◆ **WHAT THE TASK REQUIRES**
Please copy the text of the records below word for word, leaving the pictures out.

(DATA TO EXAMINE begins)

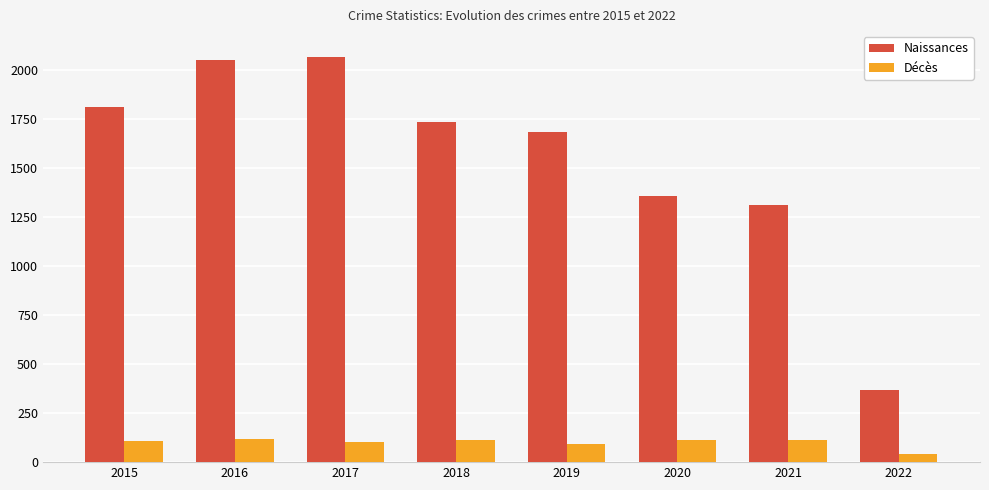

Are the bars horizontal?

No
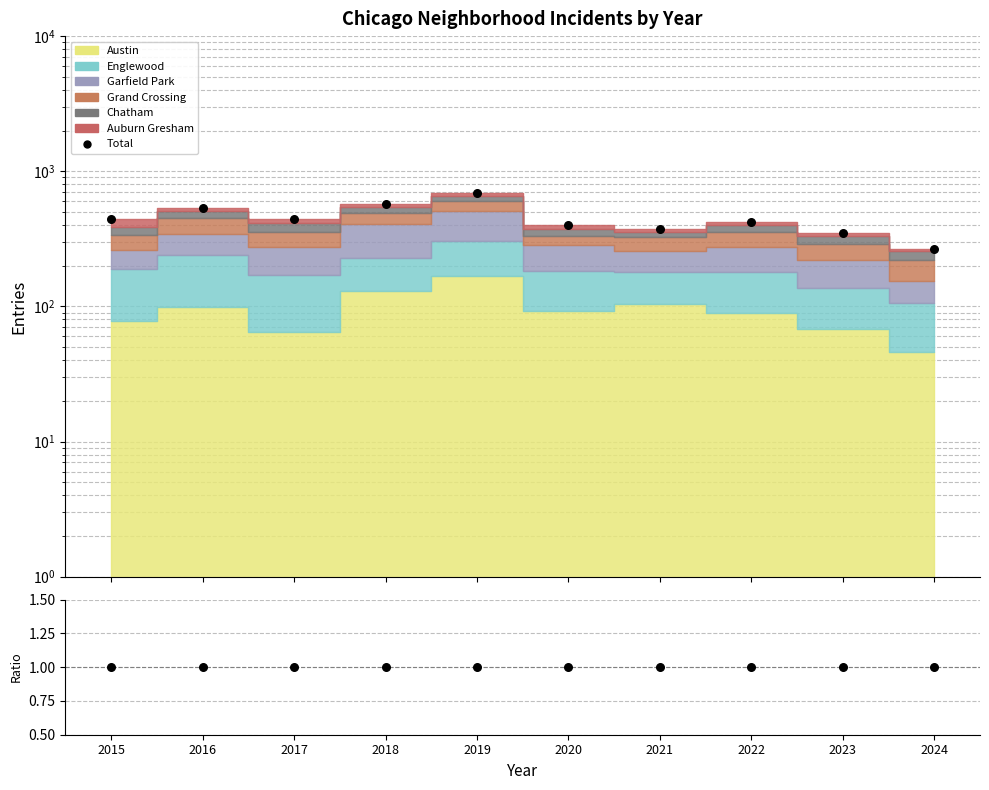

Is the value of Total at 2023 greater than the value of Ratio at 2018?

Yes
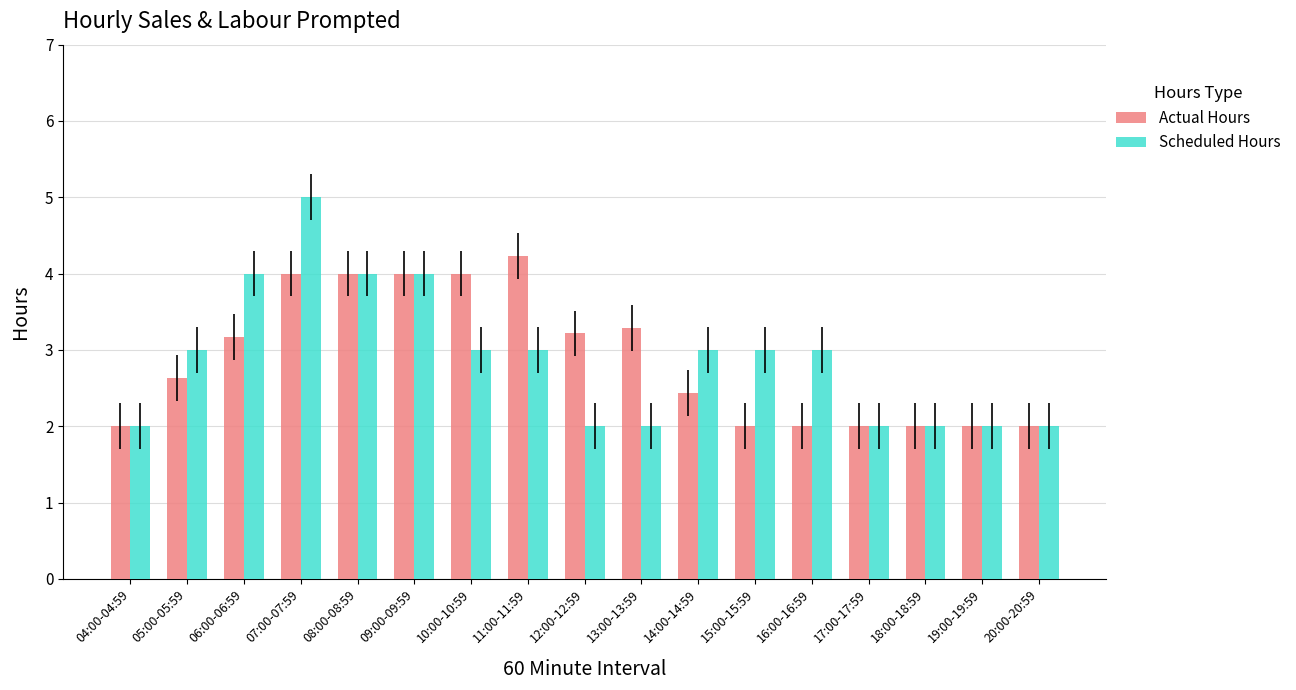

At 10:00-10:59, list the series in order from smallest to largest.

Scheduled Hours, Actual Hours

(DATA TO EXAMINE ends)

◆ **EXERCISE ANSWER**
Are the bars horizontal?

No

Is the value of Total at 2023 greater than the value of Ratio at 2018?

Yes

At 10:00-10:59, list the series in order from smallest to largest.

Scheduled Hours, Actual Hours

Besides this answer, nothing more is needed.